Artículo publicado en El Diario Vasco (21/01/2023)
Ante esta ola de frío, nieve y agua que estamos sufriendo, uno piensa: ¿quién pudiera vivir el invierno recostado en una sencilla hamaca de una playa tropical? La realidad es que existe una paradoja. Salvo excepciones muy contadas, los países más desarrollados son los que tienen inviernos duros.
La llamada ‘paradoja ecuatorial’ muestra que el 70% de la diferencia de crecimiento de los países se puede explicar por una única variable que aglutina a otras: la distancia a la línea del Ecuador. Existe un cinturón de un ancho de 3.000 donde prácticamente no existe un país desarrollado. Todas ellas son zonas tropicales o subtropicales. ¿Habrá que agradecer entonces el hecho de tener estos inviernos tan duros? Bueno, hay argumentos a favor y en contra.

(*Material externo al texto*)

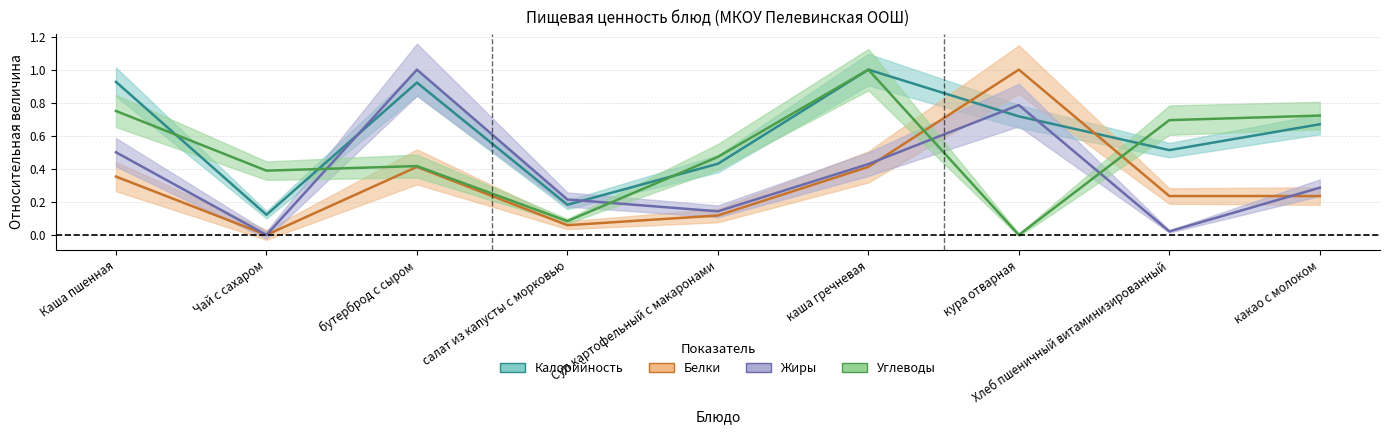

What is the difference between the maximum and minimum values in the Белки series?

1.0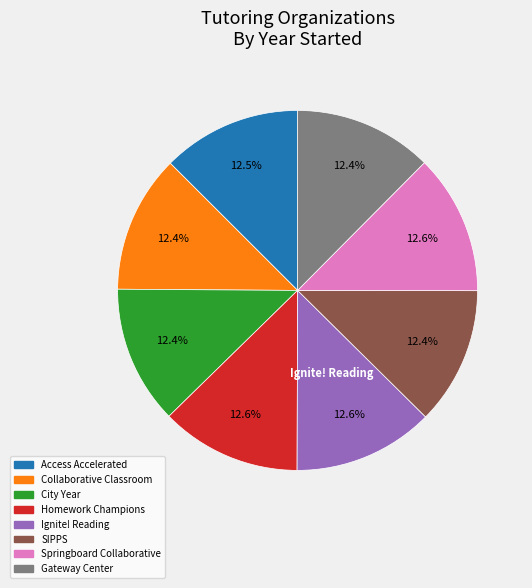

Approximately how many times larger is the value at City Year compared to SIPPS?

1.0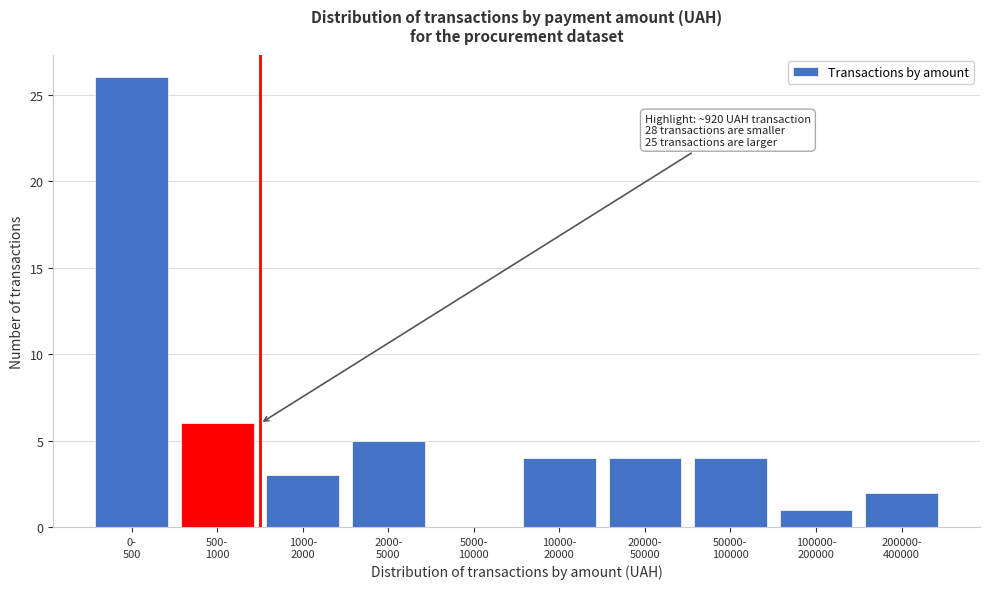

What is the greatest value displayed?

26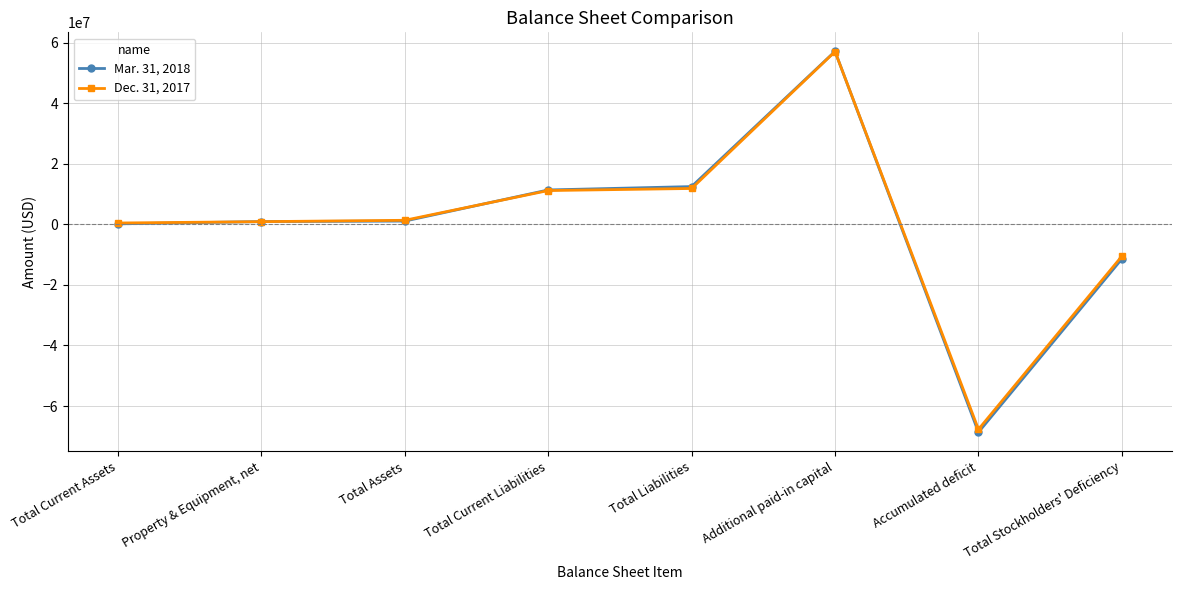

The Mar. 31, 2018 series shows -11397037 at Total Stockholders' Deficiency. True or false?

True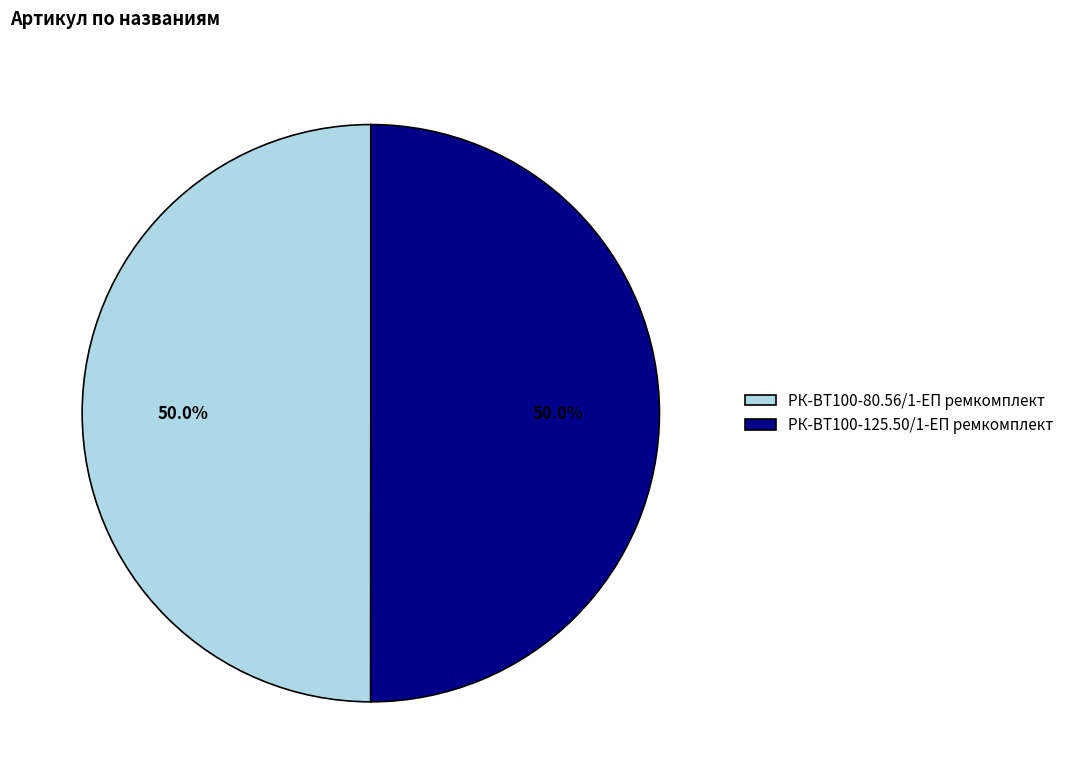

To the nearest percent, what portion does РК-ВТ100-80.56/1-ЕП ремкомплект represent?

50%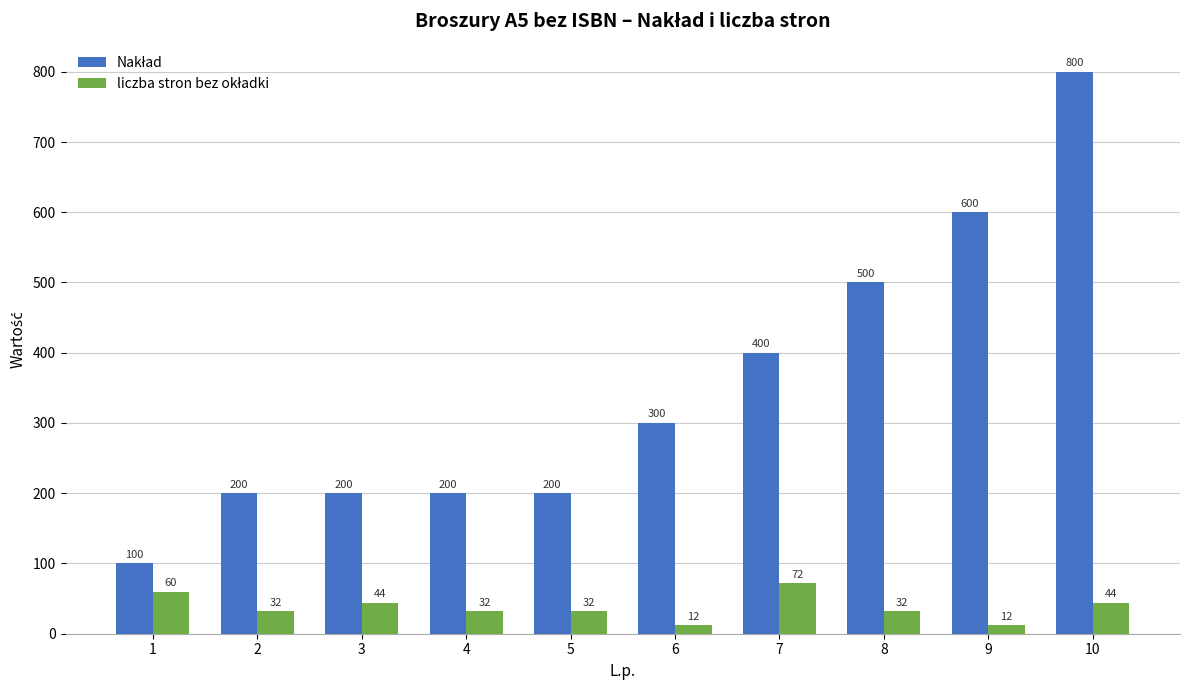

What is the spread (max minus min) of values at 10?

756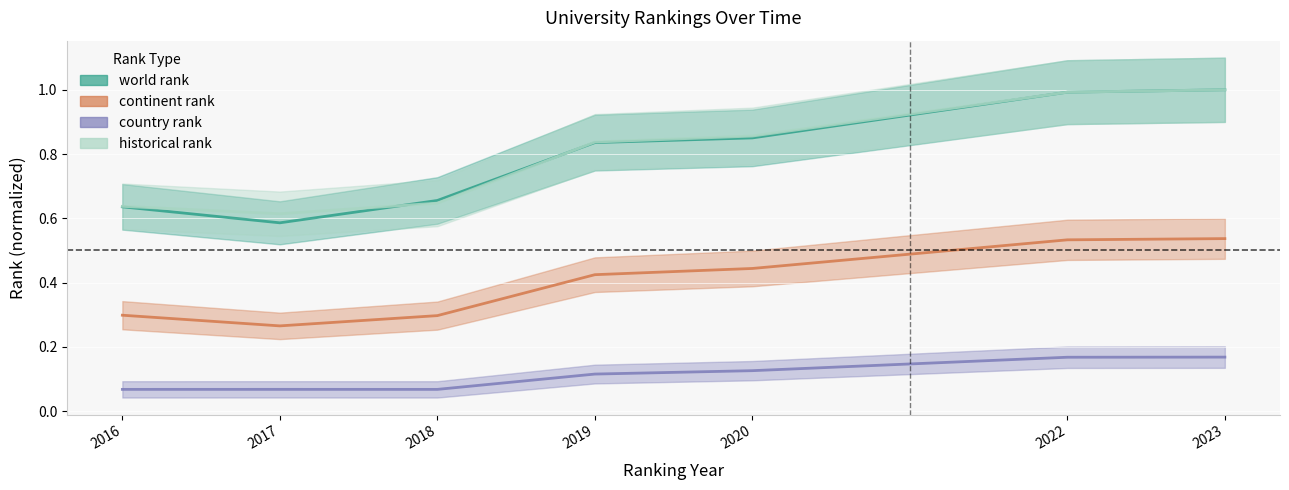

How many intersections are there between historical rank and world rank?

2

Por un lado, no cabe duda de que el sol es vida. Garantiza cosechas copiosas, alimento abundante y socialización. La probabilidad de sobrevivir un invierno en la selva tropical del Congo es claramente superior a la de conseguirlo en los bosques de Finlandia. Los recursos materiales siempre han sido superiores en estas regiones tropicales. Entonces, ¿cómo puede ser que en estos lugares sean más pobres? Obviamente las razones son muchas, pero el carácter de sus gentes derivado del clima (y la orografía) es una de las más importantes. Tener el alimento invernal medianamente garantizado, no necesitar de viviendas calefactadas o de ropas de abrigo no cabe duda que relaja. En Brasil o Bali, tener vidrios en las ventanas no es una necesidad básica. El caso de los países con fríos inviernos es el opuesto. Los terrenos son menos fértiles y, sin embargo, requieren alimentarse con más calorías. Es decir, tienen que planificarse bien para sobrevivir al duro invierno. Esto ha supuesto que los habitantes de zonas frías, desarrollen un comportamiento más racional, más ordenado y planificado. Para ellos, los conceptos ‘ahorro’ y ‘trabajo’ son vitales para superar el invierno. De hecho, con el paso del tiempo han generado estructuras sociales más protegidas. El propio Aristóteles decía que los lugares más estériles promovían gobiernos más democráticos, y los más fértiles, aristocráticos. A la larga, se han vuelto sociedades más ricas.
Pero es cierto que no sólo de economía vive el ser humano. ¿Qué hay de la alegría de vivir el día a día? No se alcanza una vida plena sin compartir experiencias y sentimientos con el prójimo. Somos seres sociales por naturaleza. Para sentirnos plenos, necesitamos expresarnos, crear, jugar, bailar, sonreír, experimentar… En definitiva, disfrutar del ahora sin obsesionarse por el mañana. Y en eso, las culturas de climas cálidos nos ganan por goleada. Si bien en exceso, puede derivar en un optimismo exacerbado y una falta de planificación. De hecho, los países desarrollados han generado unas estructuras sociales tan fuertes y protegidas que paradójicamente les proporciona mayor acceso al alimento y al abrigo que las sociedades tropicales (siempre hay excepciones).
La conclusión es quizás que debemos de aprender a tomar lo mejor de ambos mundos. Nuestros fríos inviernos nos han hecho generar un pensamiento planificador y ahorrador. Y eso es bueno. Pero no debemos olvidar la importancia del disfrute de lo cotidiano. De ahí la reflexión del título: ‘Al mal tiempo, buena cara’. Agradezcamos tener inviernos duros. Más aún cuando no llegan a ser tan extremos como los de los países nórdicos, donde, sí, todo está ordenado y planificado, pero quizás se pierden la alegría del disfrute diario de países como el nuestro.
Hay una bonita anécdota, que ilustra muy bien esa búsqueda del equilibrio entre la necesidad de planificación de climas fríos y del disfrute de los cálidos. El intenso frío invernal de 1818, rompió el órgano de la iglesia de San Nicolás de Oberndorf (Austria), dejándolo inútil para la celebración de la Misa del Gallo, la noche de Navidad. El párroco Joseph Mohr debió sentir una enorme impotencia y se propuso buscar una rápida solución. Había que salvar los muebles ante los feligreses, aunque fuese un villancico nuevo cantado con el acompañamiento de una guitarra. Por eso, pidió a su amigo Frank Gruber que compusiera una melodía para una letra que tenía escrita desde hacía varios años. De aquella feliz idea, surgió uno de los villancicos más hermosos que se han escrito jamás: ‘Noche de Paz’. Las mentes racionales austriacas, se mostraron plenamente humanas en una oscura noche de frío.